§ ABOUT THIS EXERCISE
Copy out the listing below exactly, please, and skip any pictures.

§ AVAILABLE DATA
★ ★ ★ ★

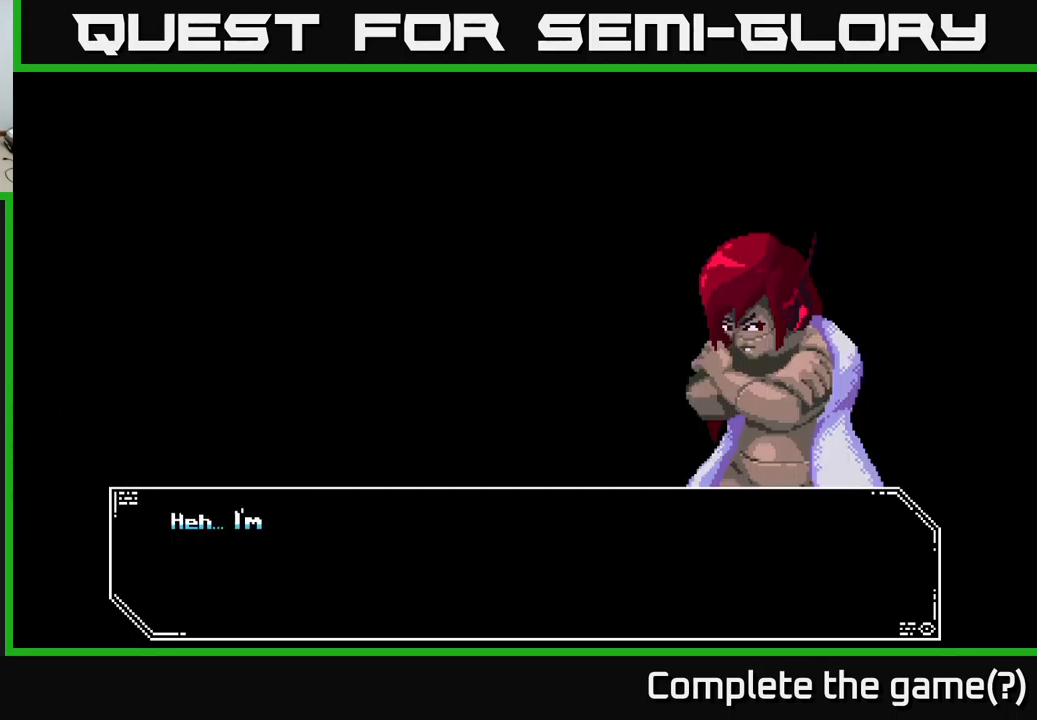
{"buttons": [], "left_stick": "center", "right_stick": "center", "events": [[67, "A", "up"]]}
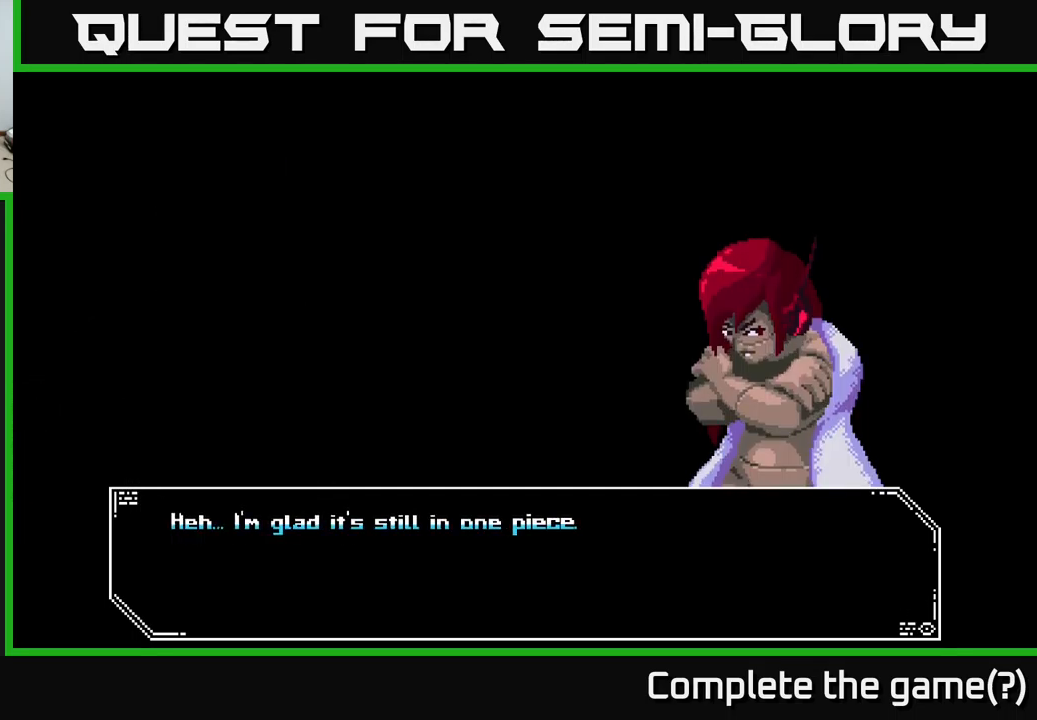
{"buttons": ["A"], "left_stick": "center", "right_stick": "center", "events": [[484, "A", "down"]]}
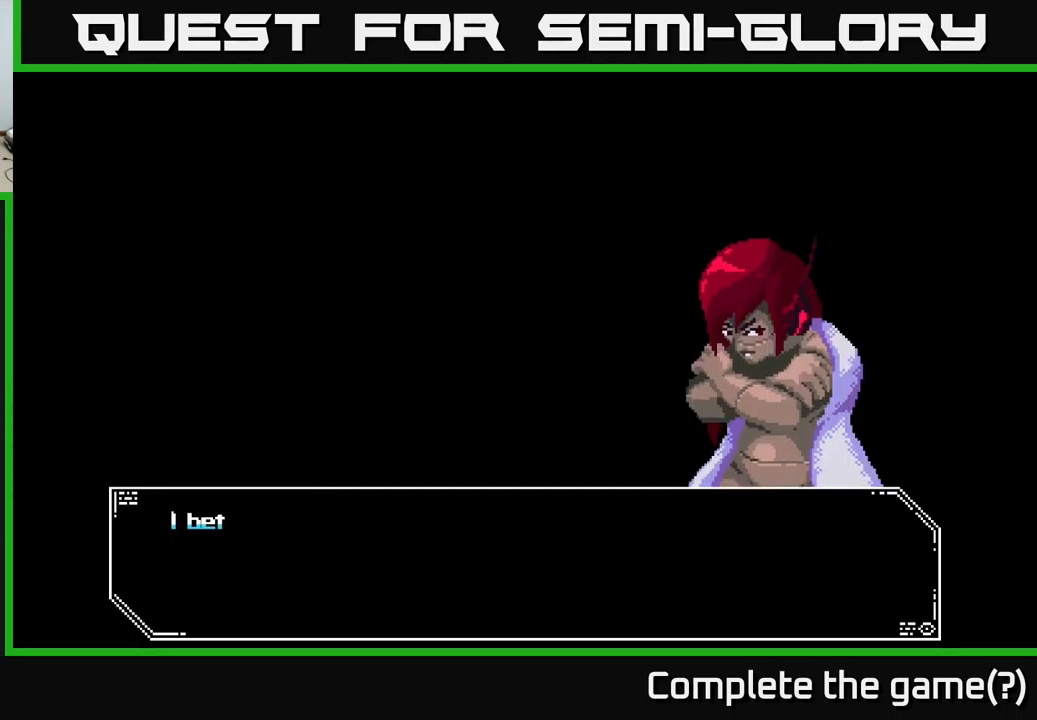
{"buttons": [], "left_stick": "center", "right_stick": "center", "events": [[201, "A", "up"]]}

★ ★ ★ ★

§ TASK RESPONSE
{"buttons": [], "left_stick": "center", "right_stick": "center", "events": [[67, "A", "up"]]}
{"buttons": ["A"], "left_stick": "center", "right_stick": "center", "events": [[484, "A", "down"]]}
{"buttons": [], "left_stick": "center", "right_stick": "center", "events": [[201, "A", "up"]]}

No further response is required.